接下来我们看下GHashTable的插入过程,同样从libvirt代码作为入口开始。Libvirt源码文件src/util/virhash.c使用virHashAddEntry()函数进行GHashTable的插入操作。先看下libvirt调用GHashTable进行插入操作的流程:
int
virHashAddEntry(GHashTable *table, const char *name, void *userdata)
{
if (!table || !name)
return -1;
if (g_hash_table_contains(table, name)) {
virReportError(VIR_ERR_INTERNAL_ERROR,
_("Duplicate hash table key '%s'"), name);//查找hastable是否已经存在name
return -1;
}
g_hash_table_insert(table, g_strdup(name), userdata);//执行插入操作,这里的key就是UUID;userdata就是vm对象
return 0;
}
因此g_hash_table_insert()函数的key,value分别就是UUID和vm对象
gboolean
g_hash_table_insert (GHashTable *hash_table,
gpointer key,
gpointer value)
{
return g_hash_table_insert_internal (hash_table, key, value, FALSE);
}
g_hash_table_insert_internal (GHashTable *hash_table,
gpointer key,
gpointer value,
gboolean keep_new_key)
{
guint key_hash;
guint node_index;
g_return_val_if_fail (hash_table != NULL, FALSE);
node_index = g_hash_table_lookup_node (hash_table, key, &key_hash);//查找key对应的index,具体逻辑详见上面的g_hash_table_lookup_node()函数
return g_hash_table_insert_node (hash_table, node_index, key_hash, key, value, keep_new_key, FALSE);
}
// keep_new_key=false,reusing_key=false
static gboolean
g_hash_table_insert_node (GHashTable *hash_table,
guint node_index,
guint key_hash,
gpointer new_key,
gpointer new_value,
gboolean keep_new_key,
gboolean reusing_key)
{
gboolean already_exists;
guint old_hash;
gpointer key_to_free = NULL;
gpointer key_to_keep = NULL;
gpointer value_to_free = NULL;
old_hash = hash_table->hashes[node_index];//根据node_index获取hash值
already_exists = HASH_IS_REAL (old_hash);//判断key是否存在hash表中
/* Proceed in three steps.
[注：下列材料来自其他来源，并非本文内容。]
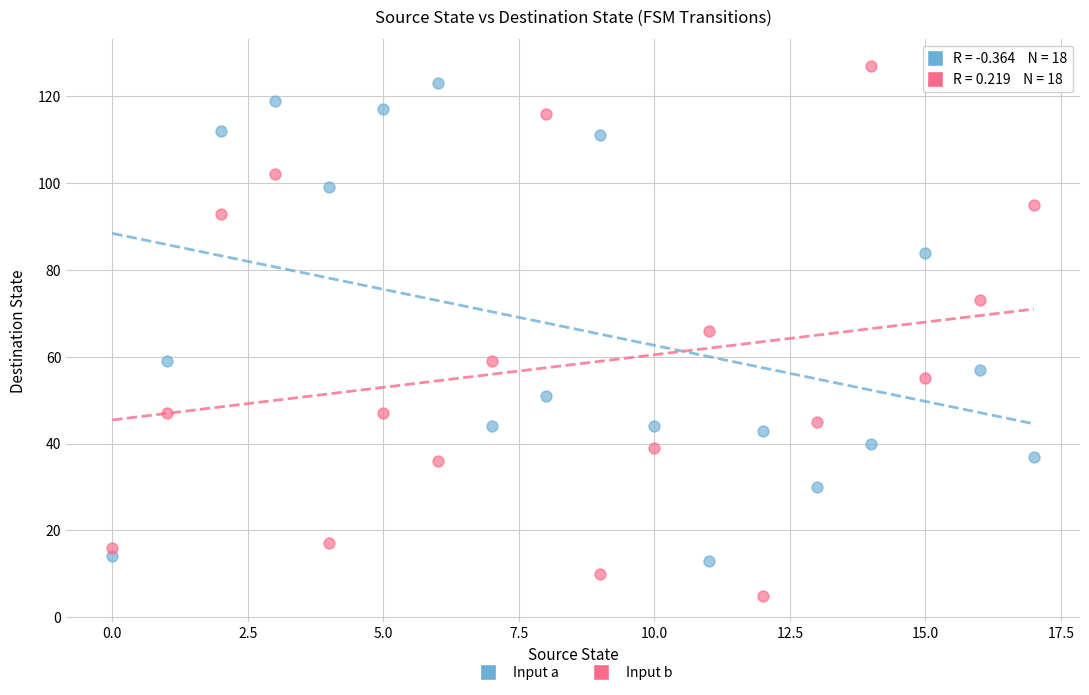

What are all the series names shown in the legend?

Input a, Input b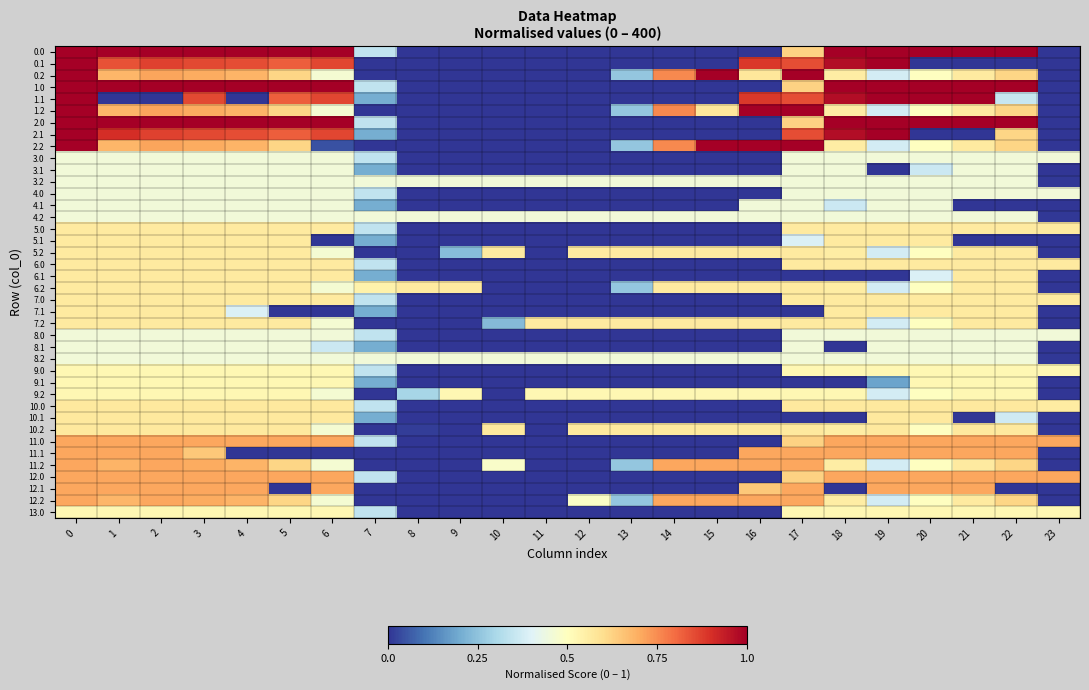

Reading right to left, extract all data points from this chart.

0.0: 23=0.0	22=1.0	21=1.0	20=1.0	19=1.0	18=1.0	17=0.6	16=0.0	15=0.0	14=0.0	13=0.0	12=0.0	11=0.0	10=0.0	9=0.0	8=0.0	7=0.3	6=1.0	5=1.0	4=1.0	3=1.0	2=1.0	1=1.0	0=1.0
0.1: 23=0.0	22=0.0	21=0.0	20=0.0	19=1.0	18=1.0	17=0.9	16=0.9	15=0.0	14=0.0	13=0.0	12=0.0	11=0.0	10=0.0	9=0.0	8=0.0	7=0.0	6=0.9	5=0.8	4=0.8	3=0.9	2=0.9	1=0.8	0=1.0
0.2: 23=0.0	22=0.6	21=0.6	20=0.5	19=0.4	18=0.6	17=1.0	16=0.6	15=1.0	14=0.8	13=0.3	12=0.0	11=0.0	10=0.0	9=0.0	8=0.0	7=0.0	6=0.5	5=0.6	4=0.7	3=0.7	2=0.7	1=0.7	0=1.0
1.0: 23=0.0	22=1.0	21=1.0	20=1.0	19=1.0	18=1.0	17=0.6	16=0.0	15=0.0	14=0.0	13=0.0	12=0.0	11=0.0	10=0.0	9=0.0	8=0.0	7=0.3	6=1.0	5=1.0	4=1.0	3=1.0	2=1.0	1=1.0	0=1.0
1.1: 23=0.0	22=0.4	21=1.0	20=1.0	19=1.0	18=1.0	17=0.9	16=0.9	15=0.0	14=0.0	13=0.0	12=0.0	11=0.0	10=0.0	9=0.0	8=0.0	7=0.2	6=0.9	5=0.8	4=0.0	3=0.9	2=0.0	1=0.0	0=1.0
1.2: 23=0.0	22=0.6	21=0.6	20=0.5	19=0.4	18=0.6	17=1.0	16=1.0	15=0.6	14=0.8	13=0.3	12=0.0	11=0.0	10=0.0	9=0.0	8=0.0	7=0.0	6=0.5	5=0.6	4=0.7	3=0.7	2=0.7	1=0.7	0=1.0
2.0: 23=0.0	22=1.0	21=1.0	20=1.0	19=1.0	18=1.0	17=0.6	16=0.0	15=0.0	14=0.0	13=0.0	12=0.0	11=0.0	10=0.0	9=0.0	8=0.0	7=0.3	6=1.0	5=1.0	4=1.0	3=1.0	2=1.0	1=1.0	0=1.0
2.1: 23=0.0	22=0.6	21=0.0	20=0.0	19=1.0	18=1.0	17=0.9	16=0.0	15=0.0	14=0.0	13=0.0	12=0.0	11=0.0	10=0.0	9=0.0	8=0.0	7=0.2	6=0.9	5=0.8	4=0.8	3=0.9	2=0.9	1=0.9	0=1.0
2.2: 23=0.0	22=0.6	21=0.6	20=0.5	19=0.4	18=0.6	17=1.0	16=1.0	15=1.0	14=0.8	13=0.3	12=0.0	11=0.0	10=0.0	9=0.0	8=0.0	7=0.0	6=0.0	5=0.6	4=0.7	3=0.7	2=0.7	1=0.7	0=1.0
3.0: 23=0.5	22=0.5	21=0.5	20=0.5	19=0.5	18=0.5	17=0.5	16=0.0	15=0.0	14=0.0	13=0.0	12=0.0	11=0.0	10=0.0	9=0.0	8=0.0	7=0.3	6=0.5	5=0.5	4=0.5	3=0.5	2=0.5	1=0.5	0=0.5
3.1: 23=0.0	22=0.5	21=0.5	20=0.4	19=0.0	18=0.5	17=0.5	16=0.0	15=0.0	14=0.0	13=0.0	12=0.0	11=0.0	10=0.0	9=0.0	8=0.0	7=0.2	6=0.5	5=0.5	4=0.5	3=0.5	2=0.5	1=0.5	0=0.5
3.2: 23=0.0	22=0.5	21=0.5	20=0.5	19=0.5	18=0.5	17=0.5	16=0.5	15=0.5	14=0.5	13=0.5	12=0.5	11=0.5	10=0.5	9=0.5	8=0.5	7=0.5	6=0.5	5=0.5	4=0.5	3=0.5	2=0.5	1=0.5	0=0.5
4.0: 23=0.5	22=0.5	21=0.5	20=0.5	19=0.5	18=0.5	17=0.5	16=0.0	15=0.0	14=0.0	13=0.0	12=0.0	11=0.0	10=0.0	9=0.0	8=0.0	7=0.3	6=0.5	5=0.5	4=0.5	3=0.5	2=0.5	1=0.5	0=0.5
4.1: 23=0.0	22=0.0	21=0.0	20=0.5	19=0.5	18=0.4	17=0.5	16=0.5	15=0.0	14=0.0	13=0.0	12=0.0	11=0.0	10=0.0	9=0.0	8=0.0	7=0.2	6=0.5	5=0.5	4=0.5	3=0.5	2=0.5	1=0.5	0=0.5
4.2: 23=0.0	22=0.5	21=0.5	20=0.5	19=0.5	18=0.5	17=0.5	16=0.5	15=0.5	14=0.5	13=0.5	12=0.5	11=0.5	10=0.5	9=0.5	8=0.5	7=0.5	6=0.5	5=0.5	4=0.5	3=0.5	2=0.5	1=0.5	0=0.5
5.0: 23=0.6	22=0.6	21=0.6	20=0.6	19=0.6	18=0.6	17=0.6	16=0.0	15=0.0	14=0.0	13=0.0	12=0.0	11=0.0	10=0.0	9=0.0	8=0.0	7=0.3	6=0.6	5=0.6	4=0.6	3=0.6	2=0.6	1=0.6	0=0.6
5.1: 23=0.0	22=0.0	21=0.0	20=0.6	19=0.6	18=0.6	17=0.4	16=0.0	15=0.0	14=0.0	13=0.0	12=0.0	11=0.0	10=0.0	9=0.0	8=0.0	7=0.2	6=0.0	5=0.6	4=0.6	3=0.6	2=0.6	1=0.6	0=0.6
5.2: 23=0.0	22=0.6	21=0.6	20=0.5	19=0.4	18=0.6	17=0.6	16=0.6	15=0.6	14=0.6	13=0.6	12=0.6	11=0.0	10=0.6	9=0.2	8=0.0	7=0.0	6=0.5	5=0.6	4=0.6	3=0.6	2=0.6	1=0.6	0=0.6
6.0: 23=0.6	22=0.6	21=0.6	20=0.6	19=0.6	18=0.6	17=0.6	16=0.0	15=0.0	14=0.0	13=0.0	12=0.0	11=0.0	10=0.0	9=0.0	8=0.0	7=0.3	6=0.6	5=0.6	4=0.6	3=0.6	2=0.6	1=0.6	0=0.6
6.1: 23=0.0	22=0.6	21=0.6	20=0.4	19=0.0	18=0.0	17=0.0	16=0.0	15=0.0	14=0.0	13=0.0	12=0.0	11=0.0	10=0.0	9=0.0	8=0.0	7=0.2	6=0.6	5=0.6	4=0.6	3=0.6	2=0.6	1=0.6	0=0.6
6.2: 23=0.0	22=0.6	21=0.6	20=0.5	19=0.4	18=0.6	17=0.6	16=0.6	15=0.6	14=0.6	13=0.3	12=0.0	11=0.0	10=0.0	9=0.6	8=0.6	7=0.5	6=0.5	5=0.6	4=0.6	3=0.6	2=0.6	1=0.6	0=0.6
7.0: 23=0.6	22=0.6	21=0.6	20=0.6	19=0.6	18=0.6	17=0.6	16=0.0	15=0.0	14=0.0	13=0.0	12=0.0	11=0.0	10=0.0	9=0.0	8=0.0	7=0.3	6=0.6	5=0.6	4=0.6	3=0.6	2=0.6	1=0.6	0=0.6
7.1: 23=0.0	22=0.6	21=0.6	20=0.6	19=0.6	18=0.6	17=0.0	16=0.0	15=0.0	14=0.0	13=0.0	12=0.0	11=0.0	10=0.0	9=0.0	8=0.0	7=0.2	6=0.0	5=0.0	4=0.4	3=0.6	2=0.6	1=0.6	0=0.6
7.2: 23=0.0	22=0.6	21=0.6	20=0.5	19=0.4	18=0.6	17=0.6	16=0.6	15=0.6	14=0.6	13=0.6	12=0.6	11=0.6	10=0.2	9=0.0	8=0.0	7=0.0	6=0.5	5=0.6	4=0.6	3=0.6	2=0.6	1=0.6	0=0.6
8.0: 23=0.5	22=0.5	21=0.5	20=0.5	19=0.5	18=0.5	17=0.5	16=0.0	15=0.0	14=0.0	13=0.0	12=0.0	11=0.0	10=0.0	9=0.0	8=0.0	7=0.3	6=0.5	5=0.5	4=0.5	3=0.5	2=0.5	1=0.5	0=0.5
8.1: 23=0.0	22=0.5	21=0.5	20=0.5	19=0.5	18=0.0	17=0.5	16=0.0	15=0.0	14=0.0	13=0.0	12=0.0	11=0.0	10=0.0	9=0.0	8=0.0	7=0.2	6=0.4	5=0.5	4=0.5	3=0.5	2=0.5	1=0.5	0=0.5
8.2: 23=0.0	22=0.5	21=0.5	20=0.5	19=0.5	18=0.5	17=0.5	16=0.5	15=0.5	14=0.5	13=0.5	12=0.5	11=0.5	10=0.5	9=0.5	8=0.5	7=0.5	6=0.5	5=0.5	4=0.5	3=0.5	2=0.5	1=0.5	0=0.5
9.0: 23=0.5	22=0.5	21=0.5	20=0.5	19=0.5	18=0.5	17=0.5	16=0.0	15=0.0	14=0.0	13=0.0	12=0.0	11=0.0	10=0.0	9=0.0	8=0.0	7=0.3	6=0.5	5=0.5	4=0.5	3=0.5	2=0.5	1=0.5	0=0.5
9.1: 23=0.0	22=0.5	21=0.5	20=0.5	19=0.2	18=0.0	17=0.0	16=0.0	15=0.0	14=0.0	13=0.0	12=0.0	11=0.0	10=0.0	9=0.0	8=0.0	7=0.2	6=0.5	5=0.5	4=0.5	3=0.5	2=0.5	1=0.5	0=0.5
9.2: 23=0.0	22=0.5	21=0.5	20=0.5	19=0.4	18=0.5	17=0.5	16=0.5	15=0.5	14=0.5	13=0.5	12=0.5	11=0.5	10=0.0	9=0.5	8=0.3	7=0.0	6=0.5	5=0.5	4=0.5	3=0.5	2=0.5	1=0.5	0=0.5
10.0: 23=0.6	22=0.6	21=0.6	20=0.6	19=0.6	18=0.6	17=0.6	16=0.0	15=0.0	14=0.0	13=0.0	12=0.0	11=0.0	10=0.0	9=0.0	8=0.0	7=0.3	6=0.6	5=0.6	4=0.6	3=0.6	2=0.6	1=0.6	0=0.6
10.1: 23=0.0	22=0.4	21=0.0	20=0.6	19=0.6	18=0.0	17=0.0	16=0.0	15=0.0	14=0.0	13=0.0	12=0.0	11=0.0	10=0.0	9=0.0	8=0.0	7=0.2	6=0.6	5=0.6	4=0.6	3=0.6	2=0.6	1=0.6	0=0.6
10.2: 23=0.0	22=0.6	21=0.6	20=0.5	19=0.6	18=0.6	17=0.6	16=0.6	15=0.6	14=0.6	13=0.6	12=0.6	11=0.0	10=0.6	9=0.0	8=0.0	7=0.0	6=0.5	5=0.6	4=0.6	3=0.6	2=0.6	1=0.6	0=0.6
11.0: 23=0.7	22=0.7	21=0.7	20=0.7	19=0.7	18=0.7	17=0.6	16=0.0	15=0.0	14=0.0	13=0.0	12=0.0	11=0.0	10=0.0	9=0.0	8=0.0	7=0.3	6=0.7	5=0.7	4=0.7	3=0.7	2=0.7	1=0.7	0=0.7
11.1: 23=0.0	22=0.7	21=0.7	20=0.7	19=0.7	18=0.7	17=0.7	16=0.7	15=0.0	14=0.0	13=0.0	12=0.0	11=0.0	10=0.0	9=0.0	8=0.0	7=0.0	6=0.0	5=0.0	4=0.0	3=0.6	2=0.7	1=0.7	0=0.7
11.2: 23=0.0	22=0.6	21=0.6	20=0.5	19=0.4	18=0.6	17=0.7	16=0.7	15=0.7	14=0.7	13=0.3	12=0.0	11=0.0	10=0.5	9=0.0	8=0.0	7=0.0	6=0.5	5=0.6	4=0.7	3=0.7	2=0.7	1=0.7	0=0.7
12.0: 23=0.7	22=0.7	21=0.7	20=0.7	19=0.7	18=0.7	17=0.6	16=0.0	15=0.0	14=0.0	13=0.0	12=0.0	11=0.0	10=0.0	9=0.0	8=0.0	7=0.3	6=0.7	5=0.7	4=0.7	3=0.7	2=0.7	1=0.7	0=0.7
12.1: 23=0.0	22=0.0	21=0.7	20=0.7	19=0.7	18=0.0	17=0.7	16=0.6	15=0.0	14=0.0	13=0.0	12=0.0	11=0.0	10=0.0	9=0.0	8=0.0	7=0.0	6=0.7	5=0.0	4=0.7	3=0.7	2=0.7	1=0.7	0=0.7
12.2: 23=0.0	22=0.6	21=0.6	20=0.5	19=0.4	18=0.6	17=0.7	16=0.7	15=0.7	14=0.7	13=0.3	12=0.5	11=0.0	10=0.0	9=0.0	8=0.0	7=0.0	6=0.5	5=0.6	4=0.7	3=0.7	2=0.7	1=0.7	0=0.7
13.0: 23=0.5	22=0.5	21=0.5	20=0.5	19=0.5	18=0.5	17=0.5	16=0.0	15=0.0	14=0.0	13=0.0	12=0.0	11=0.0	10=0.0	9=0.0	8=0.0	7=0.3	6=0.5	5=0.5	4=0.5	3=0.5	2=0.5	1=0.5	0=0.5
First, deal with the key because it is the
* most complicated. Then consider if we need to split the table in
* two (because writing the value will result in the set invariant
* becoming broken). Then deal with the value.
*
* There are three cases for the key:
*
* - entry already exists in table, reusing key:
* free the just-passed-in new_key and use the existing value
*
* - entry already exists in table, not reusing key:
* free the entry in the table, use the new key
*
* - entry not already in table:
* use the new key, free nothing
*
* We update the hash at the same time...
*/
if (already_exists)
{
/* Note: we must record the old value before writing the new key
* because we might change the value in the event that the two
* arrays are shared.
*/
value_to_free = g_hash_table_fetch_key_or_value (hash_table->values, node_index, hash_table->have_big_values);//获取node_index所对应的value
if (keep_new_key)//是否使用新key
{
key_to_free = g_hash_table_fetch_key_or_value (hash_table->keys, node_index, hash_table->have_big_keys);
key_to_keep = new_key;
}
else
{
key_to_free = new_key;//不适用新key
key_to_keep = g_hash_table_fetch_key_or_value (hash_table->keys, node_index, hash_table->have_big_keys);
}
}
else //key不在hash表中
{
hash_table->hashes[node_index] = key_hash;
key_to_keep = new_key;
}
/* Resize key/value arrays and split table as necessary */
g_hash_table_ensure_keyval_fits (hash_table, key_to_keep, new_value);
g_hash_table_assign_key_or_value (hash_table->keys, node_index, hash_table->have_big_keys, key_to_keep);
/* Step 3: Actually do the write */
g_hash_table_assign_key_or_value (hash_table->values, node_index, hash_table->have_big_values, new_value);
/* Now, the bookkeeping... */
if (!already_exists)
{
hash_table->nnodes++;
if (HASH_IS_UNUSED (old_hash))
{
/* We replaced an empty node, and not a tombstone */
hash_table->noccupied++;
g_hash_table_maybe_resize (hash_table);
}
#ifndef G_DISABLE_ASSERT
hash_table->version++;
#endif
}
if (already_exists)
{
if (hash_table->key_destroy_func && !reusing_key)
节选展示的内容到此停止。